Texte à examiner:

1779, leçons avec le bon pédagogue Christian-Gottlob Neefe ; publication de sa première œuvre, des variations, en 1782, grâce à Neefe
1784, premier emploi d’organiste à la cour de Bonn
Appui affectueux de la famille noble von Breuning
1787, premier séjour à Vienne (rencontre avec Mozart), mais écourté : mort de sa mère en juillet
1789, début de la Révolution Française
Violoniste à l’Opéra de Bonn pendant quatre saisons, jusqu’en 1792
1792, 2 novembre, second départ pour Vienne, définitif
Etudes un peu mouvementées avec Haydn
Décembre, décès du père ; ses frères Karl et Johann arrivent à Vienne en 1794 et 1795
1795, Premier concert public à Vienne
Grands succès dans la haute société viennoise
Vers 1798, premiers troubles auditifs
1800, le Prince Lichnowsky, son principal protecteur, lui verse une forte pension
Création de la 1e Symphonie
1802, testament de Heiligenstadt : lettre non envoyée à ses frères, où il écrit que sa surdité croissante lui inspire la tentation du suicide
1803, 3e Symphonie, « héroïque »
Début de la féconde 2e période créatrice (jusqu’en 1812, ouvertures, concertos, quatuors 7 à 11, sonates Appassionata ou Waldstein…)
Il s’installe dans une vie de compositeur très régulière : travaille le matin, se balade dans la nature l’après-midi ; déménage souvent.
1806, invasion de Napoléon en Autriche ; rupture de Beethoven avec Lichnowsky
1807-1808, Symphonies 5 et 6 (« Pastorale »)
1809, Vienne bombardée et occupée. 5e Concerto pour piano.
1810, Les Princes Lobkovitz, Kinsky et l’Archiduc Rodolphe s’engagent à lui verser une pension
1812, rencontre Goethe à Teplitz, et le courant ne passe pas très bien
1813-1815, Chute de Napoléon et festivités du Congrès de Vienne. Succès de La Bataille de Vittoria, de la 7e Symphonie et enfin de l’opéra Fidelio.
1815, mort de son frère Karl, Beethoven tuteur de son neveu Karl
1819, sa surdité devient complète. Entame son troisième et dernier style, très moderne (sonate Hammerklavier et 3 dernières, derniers quatuors…)
1824, triomphe de la 9e Symphonie
1826, tentative de suicide de Karl
1827, mort de Beethoven le 26 mars. 10 000 à 30 000 personnes présentes à ses funérailles le 29 ; Franz Schubert tient un des flambeaux.

Segment de données:
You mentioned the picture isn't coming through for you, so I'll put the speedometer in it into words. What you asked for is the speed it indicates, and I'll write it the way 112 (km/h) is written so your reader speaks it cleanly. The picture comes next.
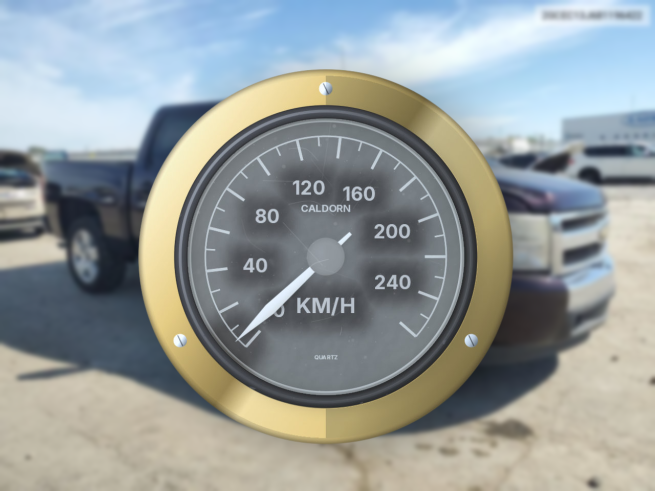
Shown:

Énoncé: Renvoie sans aucune modification le passage de la chronologie de Beethoven qui va de "Début de la féconde" jusqu'à "Concerto pour piano." inclus.

Réponse attendue:
Début de la féconde 2e période créatrice (jusqu’en 1812, ouvertures, concertos, quatuors 7 à 11, sonates Appassionata ou Waldstein…)
Il s’installe dans une vie de compositeur très régulière : travaille le matin, se balade dans la nature l’après-midi ; déménage souvent.
1806, invasion de Napoléon en Autriche ; rupture de Beethoven avec Lichnowsky
1807-1808, Symphonies 5 et 6 (« Pastorale »)
1809, Vienne bombardée et occupée. 5e Concerto pour piano.